** What this task involves **
A bare number is the only acceptable answer: how many lines of these entries include "made"?

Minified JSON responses
---------------
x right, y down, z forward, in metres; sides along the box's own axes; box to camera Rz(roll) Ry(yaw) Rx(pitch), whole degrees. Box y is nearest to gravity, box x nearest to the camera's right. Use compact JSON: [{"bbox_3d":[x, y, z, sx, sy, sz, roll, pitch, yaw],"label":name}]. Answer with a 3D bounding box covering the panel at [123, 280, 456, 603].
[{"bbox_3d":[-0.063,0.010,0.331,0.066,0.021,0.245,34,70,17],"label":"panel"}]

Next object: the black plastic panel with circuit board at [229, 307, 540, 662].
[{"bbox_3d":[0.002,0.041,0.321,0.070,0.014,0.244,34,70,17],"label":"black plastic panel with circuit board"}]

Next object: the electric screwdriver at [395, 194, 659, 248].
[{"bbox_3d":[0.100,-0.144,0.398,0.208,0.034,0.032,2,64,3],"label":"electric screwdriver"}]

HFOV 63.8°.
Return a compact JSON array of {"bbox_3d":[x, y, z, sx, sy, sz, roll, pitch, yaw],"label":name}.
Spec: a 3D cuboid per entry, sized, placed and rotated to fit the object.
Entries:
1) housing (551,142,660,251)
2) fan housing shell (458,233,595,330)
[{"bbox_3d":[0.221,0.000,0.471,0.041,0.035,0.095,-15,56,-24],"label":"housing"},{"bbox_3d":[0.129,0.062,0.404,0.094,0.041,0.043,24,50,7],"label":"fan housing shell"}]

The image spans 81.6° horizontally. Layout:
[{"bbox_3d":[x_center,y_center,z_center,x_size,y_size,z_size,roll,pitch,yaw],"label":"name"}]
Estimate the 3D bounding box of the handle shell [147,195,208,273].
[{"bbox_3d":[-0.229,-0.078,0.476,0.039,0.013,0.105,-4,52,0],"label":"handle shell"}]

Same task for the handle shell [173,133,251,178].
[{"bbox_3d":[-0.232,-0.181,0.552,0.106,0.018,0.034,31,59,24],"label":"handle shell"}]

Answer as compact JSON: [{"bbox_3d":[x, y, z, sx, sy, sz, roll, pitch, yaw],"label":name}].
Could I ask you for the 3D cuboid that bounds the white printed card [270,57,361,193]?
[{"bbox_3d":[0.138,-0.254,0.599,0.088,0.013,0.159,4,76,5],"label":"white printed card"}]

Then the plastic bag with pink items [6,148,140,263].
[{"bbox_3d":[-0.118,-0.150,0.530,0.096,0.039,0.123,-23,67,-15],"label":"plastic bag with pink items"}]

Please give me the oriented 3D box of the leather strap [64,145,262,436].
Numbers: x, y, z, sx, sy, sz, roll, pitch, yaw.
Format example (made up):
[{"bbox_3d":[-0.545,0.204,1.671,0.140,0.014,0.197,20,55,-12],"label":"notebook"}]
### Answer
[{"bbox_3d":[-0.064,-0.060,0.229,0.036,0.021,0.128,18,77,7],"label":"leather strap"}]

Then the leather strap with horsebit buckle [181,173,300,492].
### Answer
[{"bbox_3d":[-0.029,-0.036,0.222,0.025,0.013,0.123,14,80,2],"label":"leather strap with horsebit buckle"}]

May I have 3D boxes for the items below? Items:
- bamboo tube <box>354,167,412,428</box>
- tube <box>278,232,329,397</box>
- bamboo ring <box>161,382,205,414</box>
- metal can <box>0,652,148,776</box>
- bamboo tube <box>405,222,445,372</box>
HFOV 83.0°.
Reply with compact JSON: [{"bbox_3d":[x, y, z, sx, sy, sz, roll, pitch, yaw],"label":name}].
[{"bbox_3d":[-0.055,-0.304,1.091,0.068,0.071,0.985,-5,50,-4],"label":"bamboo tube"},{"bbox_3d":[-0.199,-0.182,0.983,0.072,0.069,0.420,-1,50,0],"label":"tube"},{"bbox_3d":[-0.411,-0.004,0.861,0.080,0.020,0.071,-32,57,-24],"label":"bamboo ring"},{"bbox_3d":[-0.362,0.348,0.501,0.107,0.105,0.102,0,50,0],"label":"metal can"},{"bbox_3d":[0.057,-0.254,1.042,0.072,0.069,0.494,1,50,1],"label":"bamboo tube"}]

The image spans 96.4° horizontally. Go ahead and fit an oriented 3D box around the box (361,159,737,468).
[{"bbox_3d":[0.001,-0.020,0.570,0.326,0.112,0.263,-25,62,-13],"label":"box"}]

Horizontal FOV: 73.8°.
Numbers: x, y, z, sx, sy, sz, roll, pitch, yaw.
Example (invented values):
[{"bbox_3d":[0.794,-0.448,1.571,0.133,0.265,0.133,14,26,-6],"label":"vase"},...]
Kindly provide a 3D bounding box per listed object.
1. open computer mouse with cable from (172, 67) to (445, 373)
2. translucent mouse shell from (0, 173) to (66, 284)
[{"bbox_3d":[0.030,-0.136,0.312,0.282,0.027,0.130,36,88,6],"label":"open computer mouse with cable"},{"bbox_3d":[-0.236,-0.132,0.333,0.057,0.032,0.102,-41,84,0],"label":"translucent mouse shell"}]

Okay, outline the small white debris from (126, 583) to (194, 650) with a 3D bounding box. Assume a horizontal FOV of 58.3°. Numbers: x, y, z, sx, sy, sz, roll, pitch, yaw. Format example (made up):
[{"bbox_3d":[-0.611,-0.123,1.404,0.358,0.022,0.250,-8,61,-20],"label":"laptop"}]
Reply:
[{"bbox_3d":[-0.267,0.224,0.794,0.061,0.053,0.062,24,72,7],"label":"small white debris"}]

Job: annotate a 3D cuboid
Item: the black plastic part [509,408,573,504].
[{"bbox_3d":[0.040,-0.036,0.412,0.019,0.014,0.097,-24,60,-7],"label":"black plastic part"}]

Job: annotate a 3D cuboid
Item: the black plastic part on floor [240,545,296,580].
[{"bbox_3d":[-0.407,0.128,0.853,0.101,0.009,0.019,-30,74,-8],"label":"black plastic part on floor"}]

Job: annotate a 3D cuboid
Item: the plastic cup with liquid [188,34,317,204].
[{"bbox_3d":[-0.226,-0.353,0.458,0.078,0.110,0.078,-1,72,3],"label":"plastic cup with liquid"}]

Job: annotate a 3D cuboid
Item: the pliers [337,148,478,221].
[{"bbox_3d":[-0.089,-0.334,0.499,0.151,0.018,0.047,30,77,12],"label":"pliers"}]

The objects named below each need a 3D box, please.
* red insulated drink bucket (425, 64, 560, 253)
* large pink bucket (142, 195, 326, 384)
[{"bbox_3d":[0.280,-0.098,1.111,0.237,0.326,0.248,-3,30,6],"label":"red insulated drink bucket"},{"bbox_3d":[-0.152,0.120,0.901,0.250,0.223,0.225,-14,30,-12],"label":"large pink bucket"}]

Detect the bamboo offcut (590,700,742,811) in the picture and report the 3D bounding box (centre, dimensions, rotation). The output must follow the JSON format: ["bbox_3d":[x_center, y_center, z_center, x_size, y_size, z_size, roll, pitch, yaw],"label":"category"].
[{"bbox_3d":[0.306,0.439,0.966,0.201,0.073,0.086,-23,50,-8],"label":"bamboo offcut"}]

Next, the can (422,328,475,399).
---------------
** Result of the exercise **
2